Over the weekend I finally finished reading R.P. Dutt's Fascism and Social Revolution (1934). It was lent to me by my next-door neighbor, whose son, a resident of Portland, had photocopied and spiral-bound it himself. It's a real eye-opener. The socio-economic conditions which led to the rise of fascism are very similar to those of today. There are huge differences too. But Dutt's thesis, that fascism is a last-ditch effort by finance capital to suppress contradictions of its own making after social democrat parties willingly pave the way for strongman rule, is as true today as it was in the 1930s.

The difference is that workers were much more militant and organized, both politically and economically, then than now; that, and there was much more of a vibrant press.

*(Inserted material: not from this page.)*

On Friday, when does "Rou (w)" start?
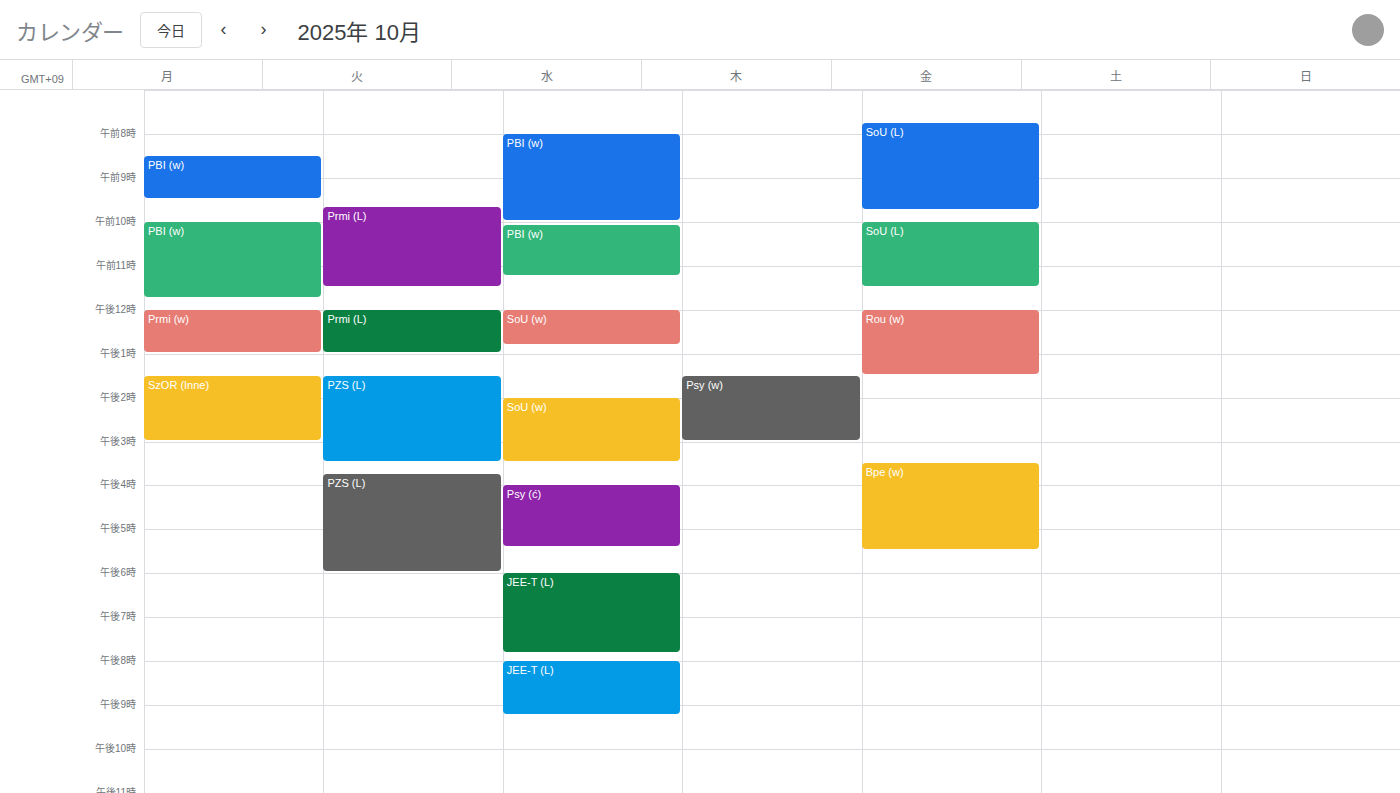
12:00 PM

To give an idea, to provide support, for this widely shared feeling that the mainstream media has become even grosser in its parroting of its government overlords there is this passage from Caitlin Johnstone's "The Guardian Is Committing Journalistic Malpractice By Not Retracting This Claim":
The legendary Australian journalist John Pilger, whose work on the evils of war and imperialism has been an inspiration for generations of journalists like myself, stated in an interview earlier this year that there was a “purge” of antiwar writers from The Guardian some three years ago.
“But my written journalism is no longer welcome — probably its last home was The Guardian, which three years ago got rid of people like me and others in pretty much a purge of those who were saying what The Guardian no longer says anymore,” Pilger said on the Flashpoint radio show.
Since that time we’ve seen a relentless outpouring of pro-interventionist propaganda from The Guardian with headlines like “After Douma, the west’s response to Syria’s regime must be military“, conducting fact-free smear jobs on opponents of Syrian interventionism, and deliberately hiding all evidence which contradicts the pro-interventionist narrative. Day after day after day this toxic outlet advocates death, destruction and mass murder over peace and common sense, and those who have been permitted to rise within its ranks are the ones who understand that it is in the interests of their career advancement to march to the beat of the war drum.
The Washington Consensus is resistant to outright strongman rule buttressed by a renascent economic nationalism; it prefers the maintenance and extension of a globalized neoliberal corporate-managed trade architecture. A strong tell that this Washington Consensus is rapidly fraying is when the categorically pro-trade New York Times advocates restricting technology transfers to China based on national security.

Macron is the prodigal child of a fracturing Washington Consensus; hence all the pomp for his visit this week. Merkel is being served cold leftovers in comparison. The message is plain. Germany, possessing perhaps a deeper understanding of where the current path of great power conflict is headed, is drifting back to the East.